Morre Herondes, o Cezar da crítica de cinema, aos 79 anos
Poema de
Emily Dickinson
Dizem,
“com o tempo se esquece”,
Mas
isto não é verdade,
Que
a dor real endurece,
Como
os músculos com a idade.
O
tempo é o teste da dor,
Mas
não é o seu remédio —
Prove-o
e, se provador for,
É
que não houve moléstia.
(Tradução
de Aíla de Oliveira Gomes)
É o Herondes,
o Cezar do cinema? Era assim que, eventualmente, eu abordava Herondes Cezar, um
dos melhores críticos de cinema do país.
Herondes Cezar
era um mágico das palavras, dado seu amplo conhecimento da Língua Portuguesa,
do cinema e da literatura. Era uma espécie de Google do cinema. Tanto que,
antes de consultar o site de buscas, às vezes eu entrava em contato com o
Glauber Rocha da crítica. Com sua memória prodigiosa — derivada da paixão pelo
cinema, com que, digamos, se casou para toda a vida —, não precisava consultar
nada. Dizia na lata: “Billy Wilder fez o filme “Quanto Mais Quente Melhor”, com
Marilyn Monroe e Jack Lemmon, em 1959. É imperdível. Diversão de primeira
linha”.

━━━━━━━━━━

Problema breve 1 —
Retorne, sem nenhuma alteração, o trecho do texto sobre Herondes Cezar que começa em "Morre Herondes, o" e prossegue até "com a idade.".
Problema breve 2 —
No texto sobre Herondes Cezar, relacione todas as pessoas nomeadas no parágrafo iniciado por "Herondes Cezar era um mágico das palavras".

Itens brutos:
━━━━━━━━━━

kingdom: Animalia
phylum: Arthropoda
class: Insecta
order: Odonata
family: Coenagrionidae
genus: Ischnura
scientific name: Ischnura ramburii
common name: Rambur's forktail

━━━━━━━━━━

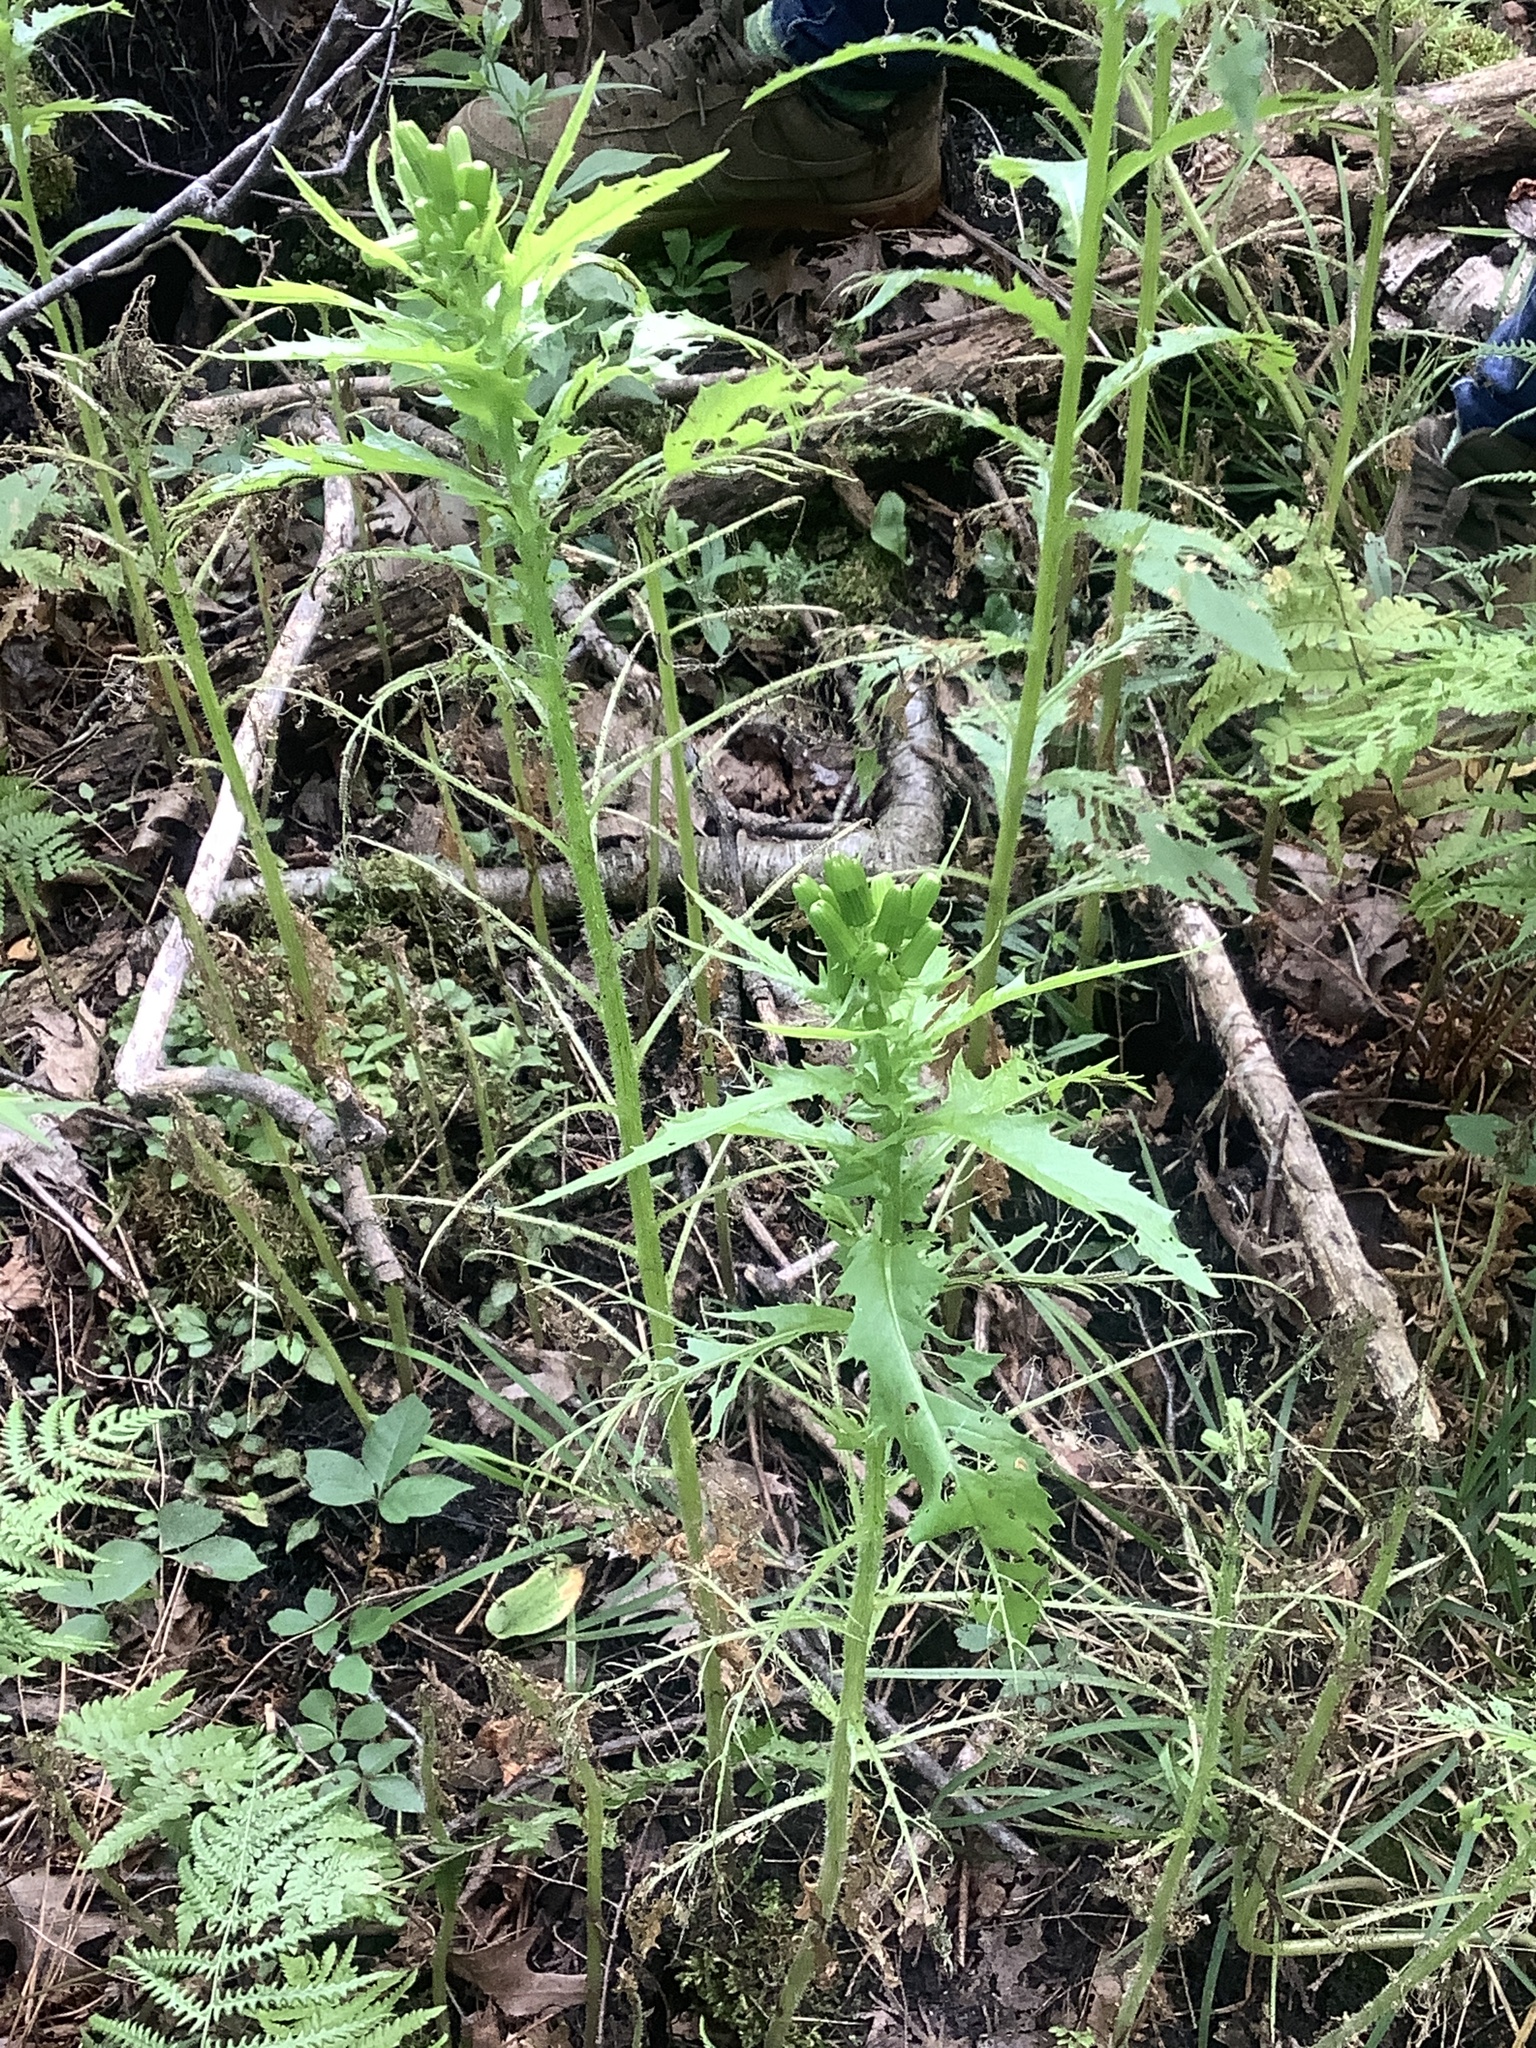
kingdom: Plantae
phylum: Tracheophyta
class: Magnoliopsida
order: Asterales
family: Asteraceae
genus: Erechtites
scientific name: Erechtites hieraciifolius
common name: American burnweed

━━━━━━━━━━

Resposta correta 1 —
Morre Herondes, o Cezar da crítica de cinema, aos 79 anos
Poema de
Emily Dickinson
Dizem,
“com o tempo se esquece”,
Mas
isto não é verdade,
Que
a dor real endurece,
Como
os músculos com a idade.

Resposta correta 2 —
Herondes Cezar
Glauber Rocha
Billy Wilder
Marilyn Monroe
Jack Lemmon